Josep Maria Ruiz Simon - LA VANGUARDIA 22/12/2009
La revista Cités se ocupaba, en una de las entregas de este año, de una grave enfermedad epidémica que se extiende por instituciones y empresas y que ataca indiscriminadamente a todos los sectores, en los servicios privados y en los públicos: la ideología de la evaluación. Su director, Yves Zarka, mantenía, en su escrito introductorio, dos tesis: que esta ideología existe y que es una de las grandes imposturas del último decenio. No seré yo quien lo desmienta. Evaluar significa señalar el valor de una cosa. La ideología de la evaluación juega a dar por hecho que este valor puede medirse neutral y objetivamente. Y sobre este prejuicio y sobre la fe ciega en que de esta medición depende la optimización de los resultados o los servicios edifica su Iglesia. Como señala el propio Zarka, la trampa consiste en hacer pasar por una medida objetiva o como un control factual de calidad lo que es un puro y simple ejercicio de poder. Gracias a este juego de manos, ejercen su imperio quienes tienen la potestad de decidir sobre lo evaluable y sobre la manera de evaluarlo y quienes nombran a aquellos expertos en evaluaciones, que fijan los criterios de evaluación, y a los evaluadores expertos, que a partir de ellos juzgan. Las virtudes de esta manera de ejercer el poder son evidentes, sobre todo cuando los ingresos de los evaluados dependen del valor que se fija por sus servicios. Se trata de una buena práctica, diría incluso que de una práctica inmejorable, cuando el objetivo buscado es conseguir subrepticiamente que quienes son objeto de evaluación se adhieran, sumisos e incluso con entusiasmo, a la lógica desde la que se los valora, aunque esta pueda no ser la propia de los servicios que prestan, como sucede, por ejemplo, cuando se valora, con criterios economicistas, la productividad de los servicios de enseñanza. Ante esta ventaja, se convierte en una cuestión baladí la del probable empeoramiento de los servicios que la evaluación pretende optimizar.
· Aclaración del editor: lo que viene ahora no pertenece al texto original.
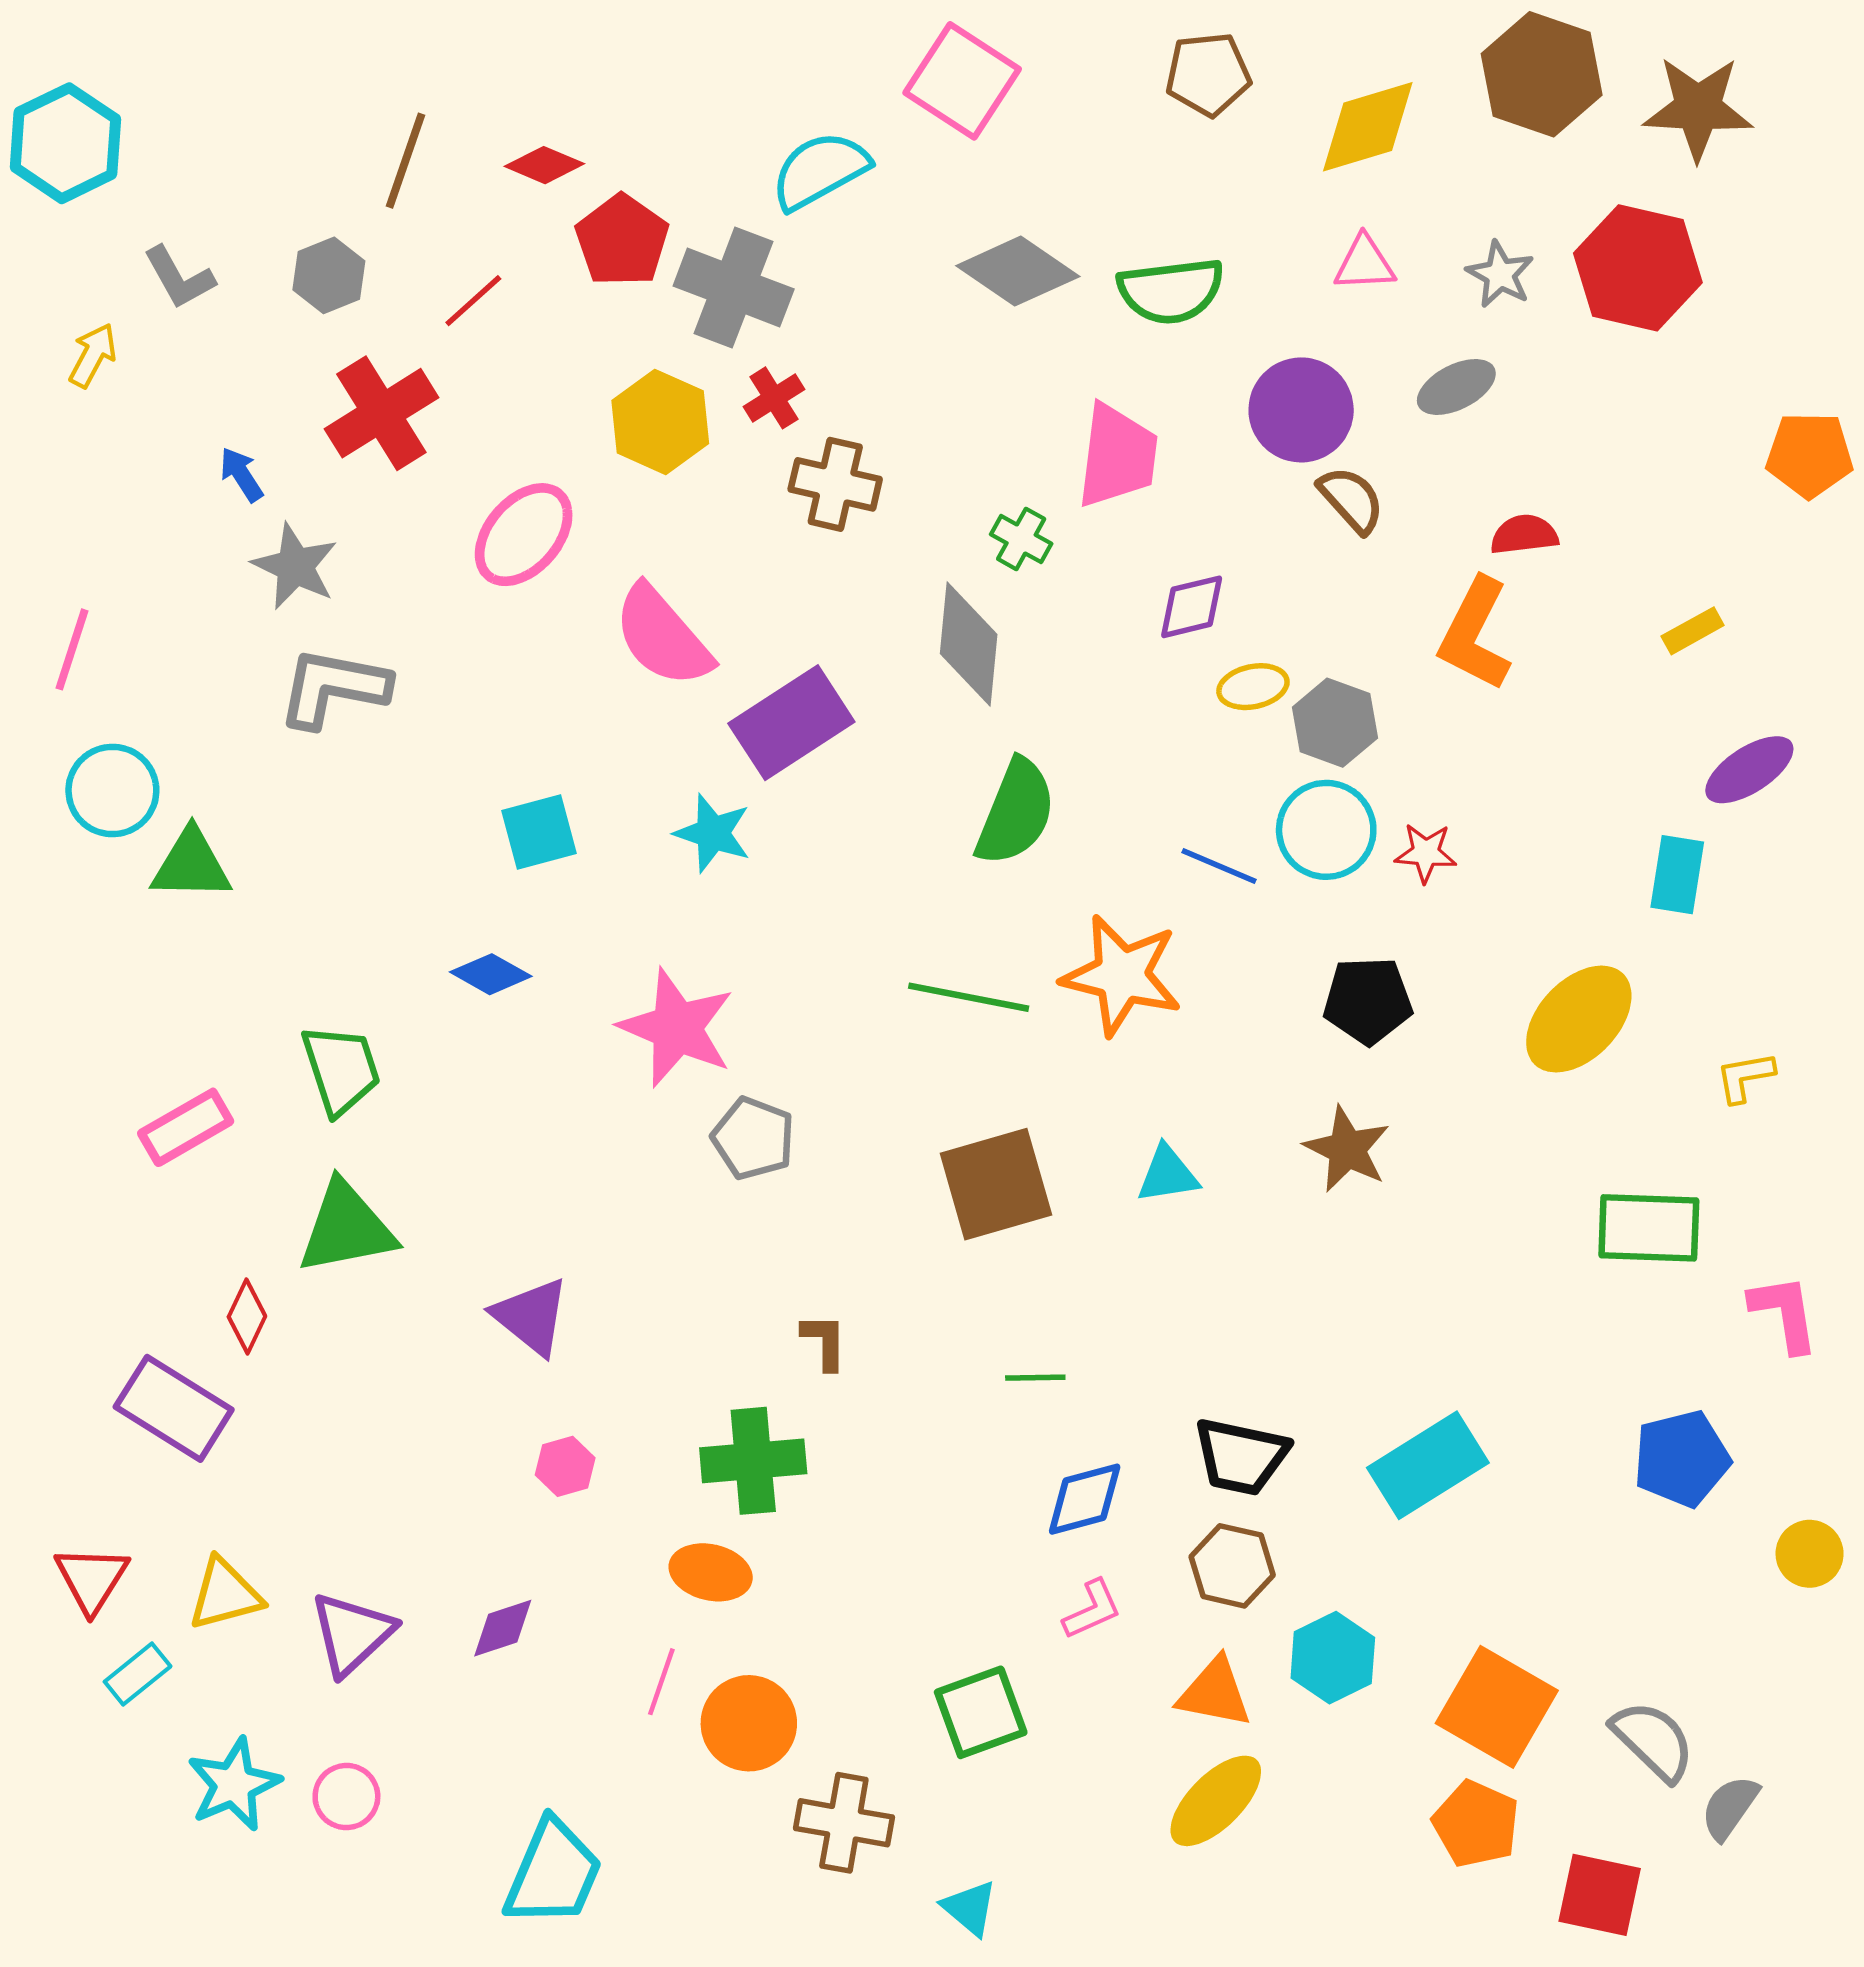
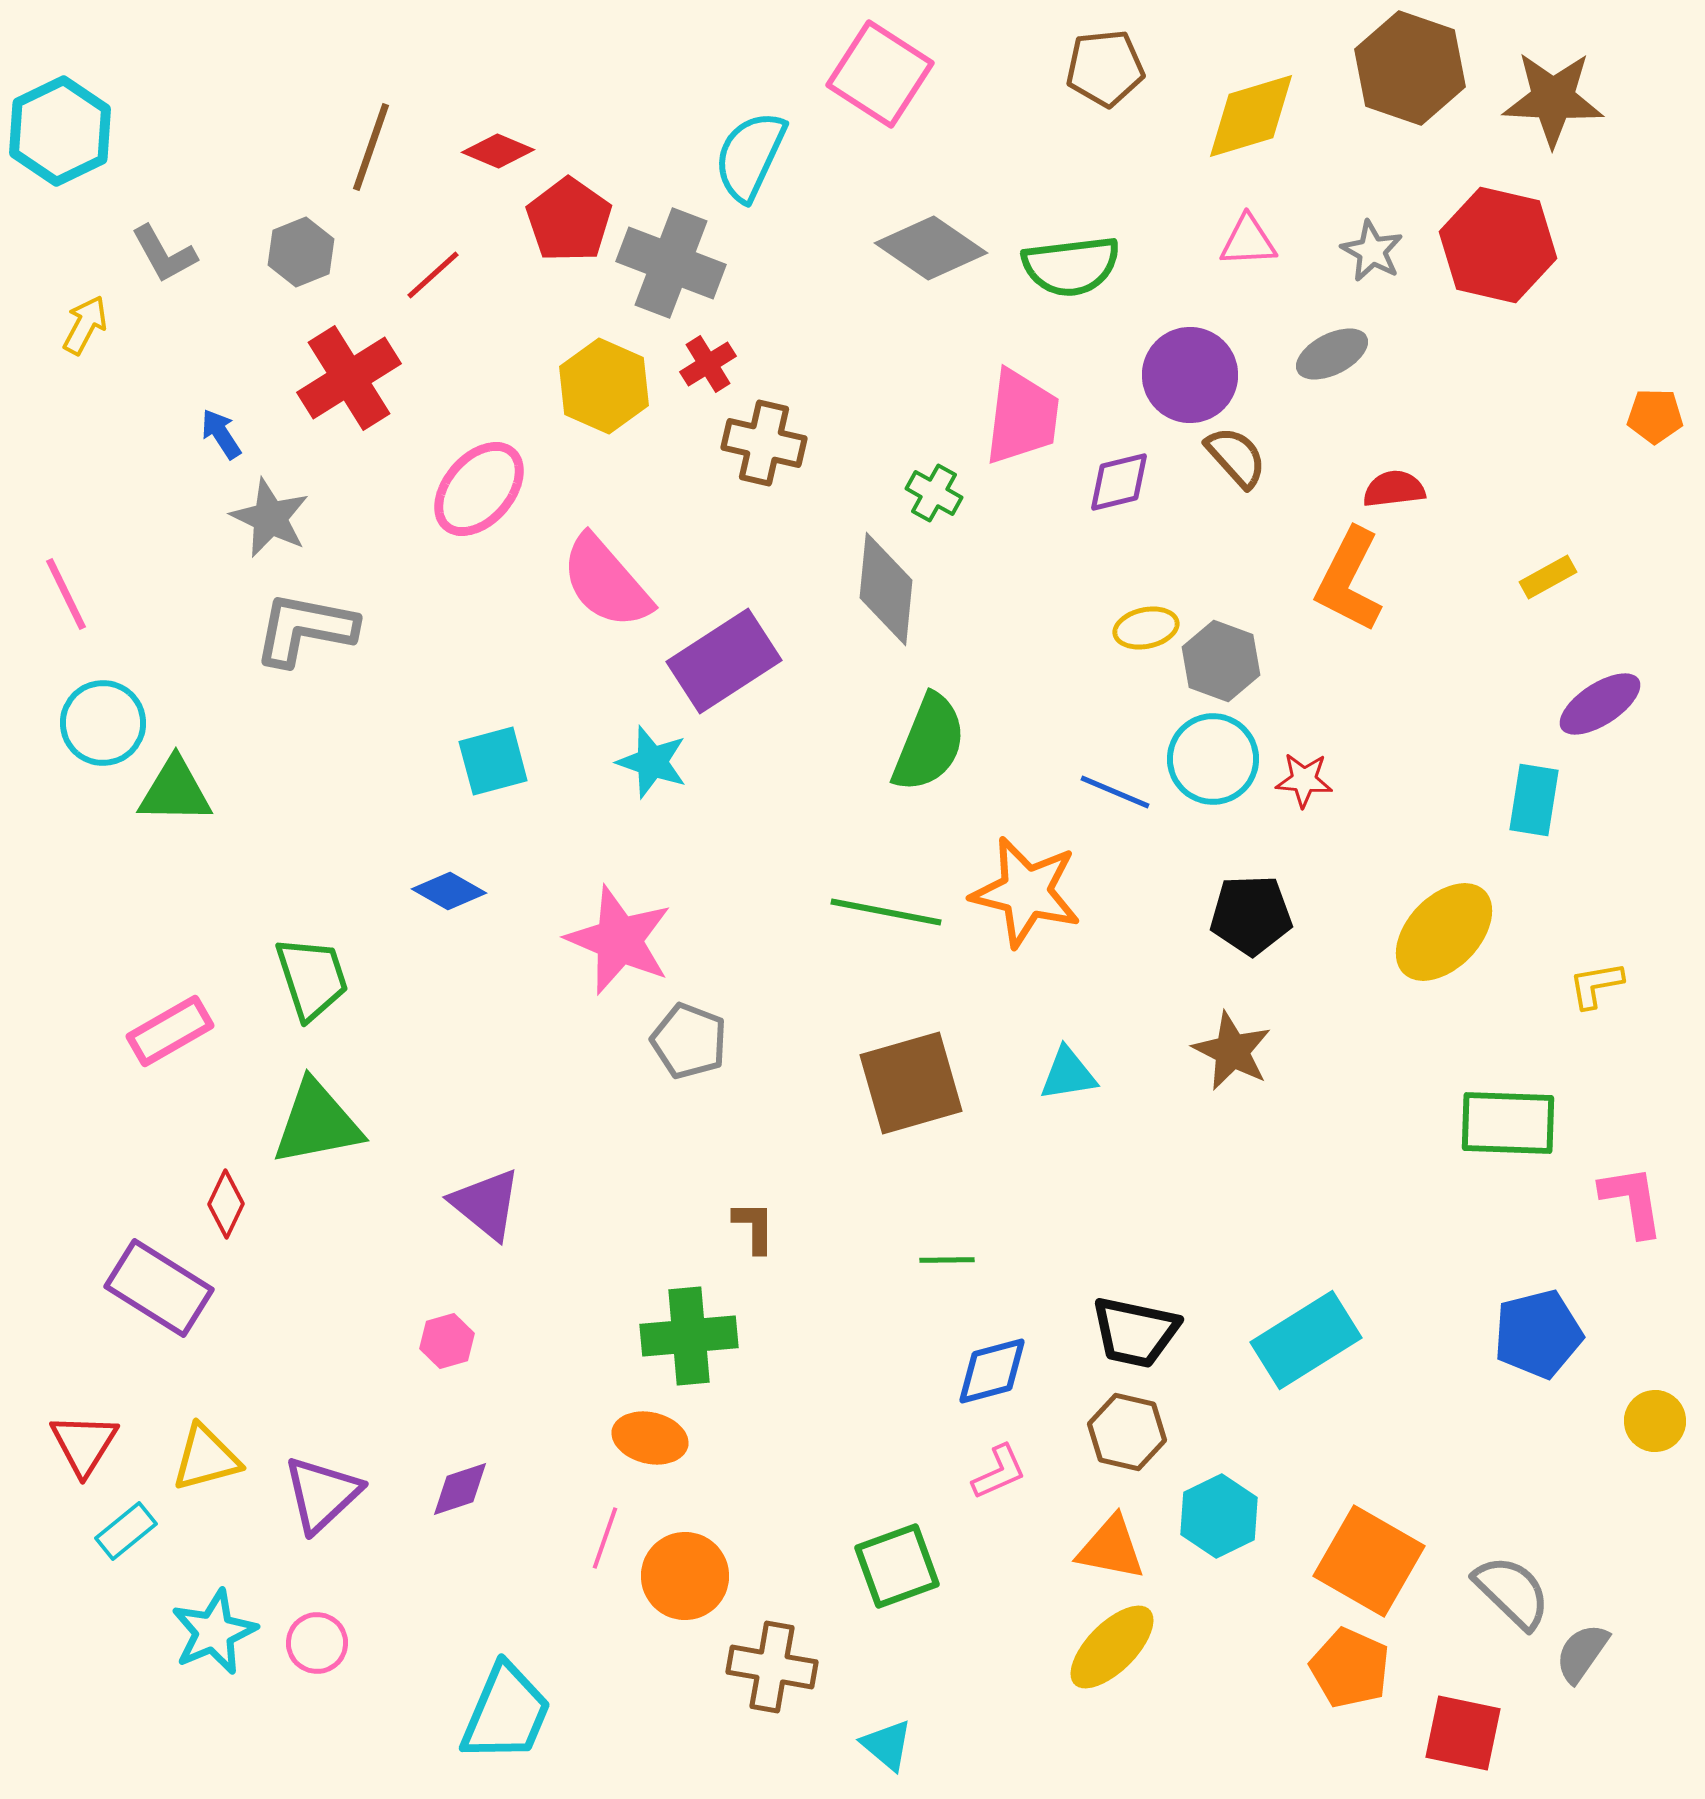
cyan semicircle: (820, 170) -> (750, 156), turned -36
orange pentagon: (1810, 455) -> (1655, 416), size x0.7
purple diamond: (1192, 607) -> (1119, 482), moved
pink line: (72, 649) -> (66, 594), turned -44
pink hexagon: (565, 1466) -> (447, 1341), moved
Las aportaciones de la ideología de la evaluación a la historia reciente de aquella servidumbre voluntaria de la que habló La Boétie en el Renacimiento son inestimables. Y llegan a superar en eficacia los resultados alcanzados en este mismo ámbito por la ideología de las privatizaciones con su precarización del mercado laboral.
Constata también Zarka que, en su apoteosis actual, la evaluación se ha situado a sí misma como una disciplina universal, como un saber sobre el saber, como una competencia sobre la competencia. Esta peculiar inserción de la ideología de la evaluación en el ámbito del conocimiento hace pensar en aquella sabiduría que Aristóteles denominó la ciencia buscada, la misma que acabo recibiendo por error el nombre de metafísica y que Leibniz, que murió sin conocerla, describió como una ciencia anómala porque, pese a ser considerada la reina de les ciencias, seguía siendo una ciencia por encontrar.